> Stored data
*** Block opens ***
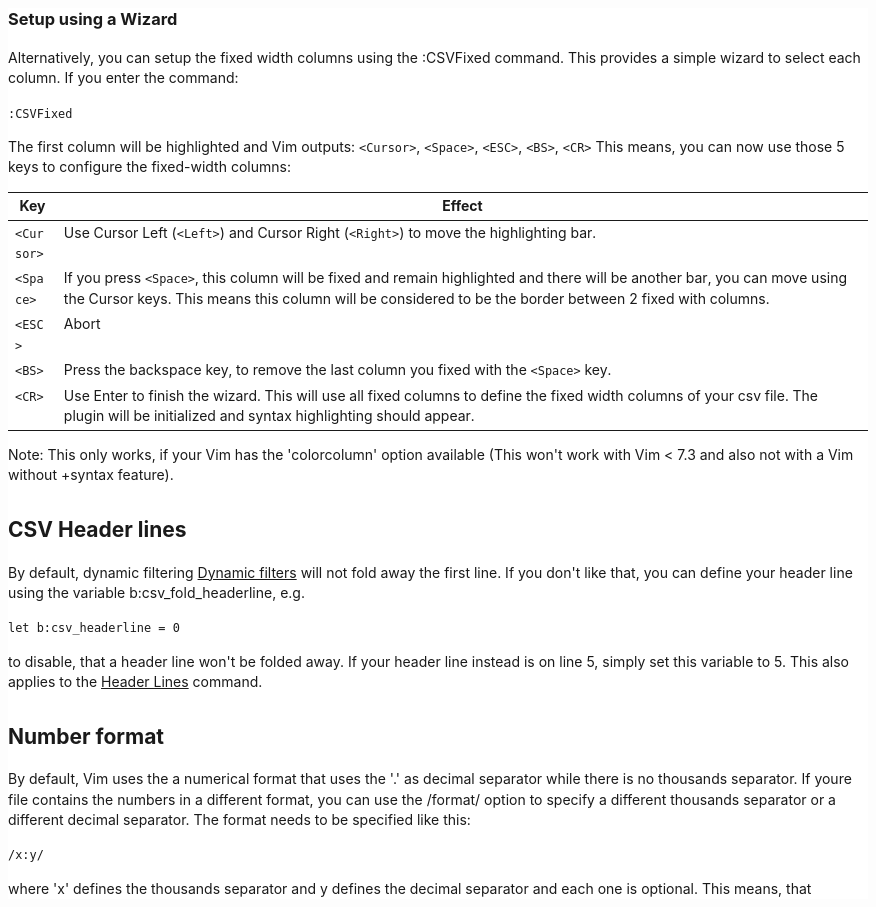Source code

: ### Setup using a Wizard

Alternatively, you can setup the fixed width columns using the :CSVFixed
command. This provides a simple wizard to select each column. If you enter
the command: 

```vim
:CSVFixed
```
The first column will be highlighted and Vim outputs:
`<Cursor>`, `<Space>`, `<ESC>`, `<BS>`, `<CR>`
This means, you can now use those 5 keys to configure the fixed-width columns:

Key | Effect
--- | ---
`<Cursor>` | Use Cursor Left (`<Left>`) and Cursor Right (`<Right>`) to move the highlighting bar.
`<Space>` | If you press `<Space>`, this column will be fixed and remain highlighted and there will be another bar, you can move using the Cursor keys. This means this column will be considered to be the border between 2 fixed with columns.
`<ESC>` | Abort
`<BS>` | Press the backspace key, to remove the last column you fixed with the `<Space>` key.
`<CR>` | Use Enter to finish the wizard. This will use all fixed columns to define the fixed width columns of your csv file. The plugin will be initialized and syntax highlighting should appear.

Note: This only works, if your Vim has the 'colorcolumn' option available
(This won't work with Vim < 7.3 and also not with a Vim without +syntax
feature).

## CSV Header lines

By default, dynamic filtering [Dynamic filters](#dynamic-filters) will not fold away the first line.
If you don't like that, you can define your header line using the variable
b:csv_fold_headerline, e.g. 

```vim
let b:csv_headerline = 0
```

to disable, that a header line won't be folded away. If your header line
instead is on line 5, simply set this variable to 5. This also applies to the
[Header Lines](#header-lines) command.

## Number format

By default, Vim uses the a numerical format that uses the '.' as decimal
separator while there is no thousands separator. If youre file contains
the numbers in a different format, you can use the /format/ option to specify
a different thousands separator or a different decimal separator. The format
needs to be specified like this:

```
/x:y/
```
where 'x' defines the thousands separator and y defines the decimal
separator and each one is optional. This means, that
*** Block closes ***
> WHAT IS EXPECTED
Set down only the lines running from the line with "separator while there" to the end of the entries above, both included, exactly as they stand.

> OUTPUT OF THE EXERCISE
separator while there is no thousands separator. If youre file contains
the numbers in a different format, you can use the /format/ option to specify
a different thousands separator or a different decimal separator. The format
needs to be specified like this:

```
/x:y/
```
where 'x' defines the thousands separator and y defines the decimal
separator and each one is optional. This means, that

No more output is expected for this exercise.